Comments and Suggestions for Authors

 

This is a notable review of the complexities linking vitamin D deficiency to hepatic cirrhosis and encephalopathy. A range of disorders is reviewed with various explanations discussed as to the mechanism by which hepatic disease is associated with vitamin D deficiency and consequent neurological dysfunction. It would help the analysis if the work of Clements et al. (doi: 10.1111/j.1365-2265.1992.tb02278.x.) on the development of vitamin D deficiency in hyperparathyroidism were also considered. The work of that group indicates how hepatic inactivation of 25-hydroxyvitamin D when production of 1,25-dihydroxyvitamin D is stimulated by parathyroid hormone leads to vitamin D deficiency. The subsequent studies of Gressner et al. (doi: 10.1016/j.cca.2007.12.011.)  showed that vitamin D deficiency leads to uptake of the vitamin D-binding protein by hepatic stellate cells which then are transformed into myofibroblasts, as a component of the pathological development of cirrhosis. Hence these hepatic changes associated with vitamin D deficiency could well also be considered as factors in the link between hepatic damage and subsequent encephalopathy.

 

Author Response

Comments 1: It would help the analysis if the work of Clements et al. (doi: 10.1111/j.1365-2265.1992.tb02278.x.) on the development of vitamin D deficiency in hyperparathyroidism were also considered. The work of that group indicates how hepatic inactivation of 25-hydroxyvitamin D when production of 1,25-dihydroxyvitamin D is stimulated by parathyroid hormone leads to vitamin D deficiency.

 

Response 1: Thank you for pointing this out. We agree with this comment.

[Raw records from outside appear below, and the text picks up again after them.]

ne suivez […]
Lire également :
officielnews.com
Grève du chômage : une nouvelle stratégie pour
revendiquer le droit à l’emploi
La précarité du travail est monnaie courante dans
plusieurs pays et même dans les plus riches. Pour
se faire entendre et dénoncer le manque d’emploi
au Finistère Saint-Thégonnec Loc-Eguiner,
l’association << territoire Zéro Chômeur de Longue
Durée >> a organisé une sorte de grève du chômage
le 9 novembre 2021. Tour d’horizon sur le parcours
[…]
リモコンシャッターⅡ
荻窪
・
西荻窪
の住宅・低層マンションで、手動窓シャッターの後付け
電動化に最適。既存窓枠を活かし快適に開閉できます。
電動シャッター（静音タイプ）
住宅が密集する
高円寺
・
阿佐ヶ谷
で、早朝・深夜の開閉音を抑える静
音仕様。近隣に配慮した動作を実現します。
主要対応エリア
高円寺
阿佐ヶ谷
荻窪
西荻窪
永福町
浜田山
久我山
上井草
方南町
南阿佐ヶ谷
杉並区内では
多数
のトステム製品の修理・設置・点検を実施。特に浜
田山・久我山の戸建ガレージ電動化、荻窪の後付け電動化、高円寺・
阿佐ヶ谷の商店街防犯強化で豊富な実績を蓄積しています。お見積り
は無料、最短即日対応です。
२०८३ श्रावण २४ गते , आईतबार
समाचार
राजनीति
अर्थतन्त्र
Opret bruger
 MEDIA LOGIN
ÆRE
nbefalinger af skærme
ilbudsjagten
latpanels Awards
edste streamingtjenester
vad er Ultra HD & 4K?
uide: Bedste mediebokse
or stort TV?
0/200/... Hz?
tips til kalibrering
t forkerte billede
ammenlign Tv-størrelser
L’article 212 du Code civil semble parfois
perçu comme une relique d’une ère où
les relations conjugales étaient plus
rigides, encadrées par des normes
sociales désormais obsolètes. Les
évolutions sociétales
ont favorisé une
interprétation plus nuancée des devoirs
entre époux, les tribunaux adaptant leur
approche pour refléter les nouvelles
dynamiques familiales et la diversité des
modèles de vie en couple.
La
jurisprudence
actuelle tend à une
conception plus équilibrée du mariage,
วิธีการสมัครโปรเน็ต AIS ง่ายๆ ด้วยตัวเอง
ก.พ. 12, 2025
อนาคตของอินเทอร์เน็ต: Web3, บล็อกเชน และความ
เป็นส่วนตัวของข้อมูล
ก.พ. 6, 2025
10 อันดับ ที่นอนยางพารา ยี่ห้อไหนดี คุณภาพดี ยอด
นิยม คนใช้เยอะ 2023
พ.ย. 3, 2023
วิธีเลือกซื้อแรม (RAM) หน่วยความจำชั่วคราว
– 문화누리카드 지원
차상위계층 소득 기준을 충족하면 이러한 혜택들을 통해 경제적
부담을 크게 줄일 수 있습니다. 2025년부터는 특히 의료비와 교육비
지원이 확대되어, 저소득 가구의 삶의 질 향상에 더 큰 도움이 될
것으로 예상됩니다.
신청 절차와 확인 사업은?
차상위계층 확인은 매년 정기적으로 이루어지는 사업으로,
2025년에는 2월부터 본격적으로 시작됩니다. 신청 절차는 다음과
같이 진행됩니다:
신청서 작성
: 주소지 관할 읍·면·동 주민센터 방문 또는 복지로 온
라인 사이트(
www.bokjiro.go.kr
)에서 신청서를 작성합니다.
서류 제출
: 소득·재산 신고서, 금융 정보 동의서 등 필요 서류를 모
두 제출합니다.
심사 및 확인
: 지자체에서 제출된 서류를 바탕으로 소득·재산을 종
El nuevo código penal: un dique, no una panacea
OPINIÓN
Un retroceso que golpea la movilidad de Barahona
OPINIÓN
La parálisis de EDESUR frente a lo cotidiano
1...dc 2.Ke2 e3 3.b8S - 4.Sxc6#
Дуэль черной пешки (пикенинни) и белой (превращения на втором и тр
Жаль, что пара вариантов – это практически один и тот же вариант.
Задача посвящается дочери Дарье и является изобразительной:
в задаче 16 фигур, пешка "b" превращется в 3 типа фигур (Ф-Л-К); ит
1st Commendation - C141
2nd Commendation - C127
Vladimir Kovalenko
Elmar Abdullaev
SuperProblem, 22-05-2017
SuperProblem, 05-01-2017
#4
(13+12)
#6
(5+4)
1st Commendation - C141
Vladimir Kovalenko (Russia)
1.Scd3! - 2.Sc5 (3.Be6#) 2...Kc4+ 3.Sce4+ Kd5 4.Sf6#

Therefore, we have added this information on page 5 section 4.3 lines 189-193. It reads: Additionally, there is evidence to suggest that hyperparathyroidism in cirrhotic patients may exacerbate VDD.  Clements et al. concluded that when production of 1,25-dihydroxyvitamin D is stimulated by parathyroid hormone, this further exacerbates VDD via hepatic inactivation of 25(OH)D [32]. This process underscores the interplay between hormonal regulation and hepatic function in VD metabolism.

 

Comments 2: The subsequent studies of Gressner et al. (doi: 10.1016/j.cca.2007.12.011.)  showed that vitamin D deficiency leads to uptake of the vitamin D-binding protein by hepatic stellate cells which then are transformed into myofibroblasts, as a component of the pathological development of cirrhosis. Hence these hepatic changes associated with vitamin D deficiency could well also be considered as factors in the link between hepatic damage and subsequent encephalopathy.

 

Response 2: Again, thank you for pointing this out. We agree with this comment. Therefore, we added this information on page 3, section 3, lines 103-107. It reads, “Additionally, VDD leads to uptake of vitamin D-binding protein by hepatic stellate cells. This triggers their transformation into myofibroblasts resulting in the development of hepatic cirrhosis. These pathological changes not only contribute to cirrhosis but may also play a role in the progression of HE by altering hepatic architecture and function.”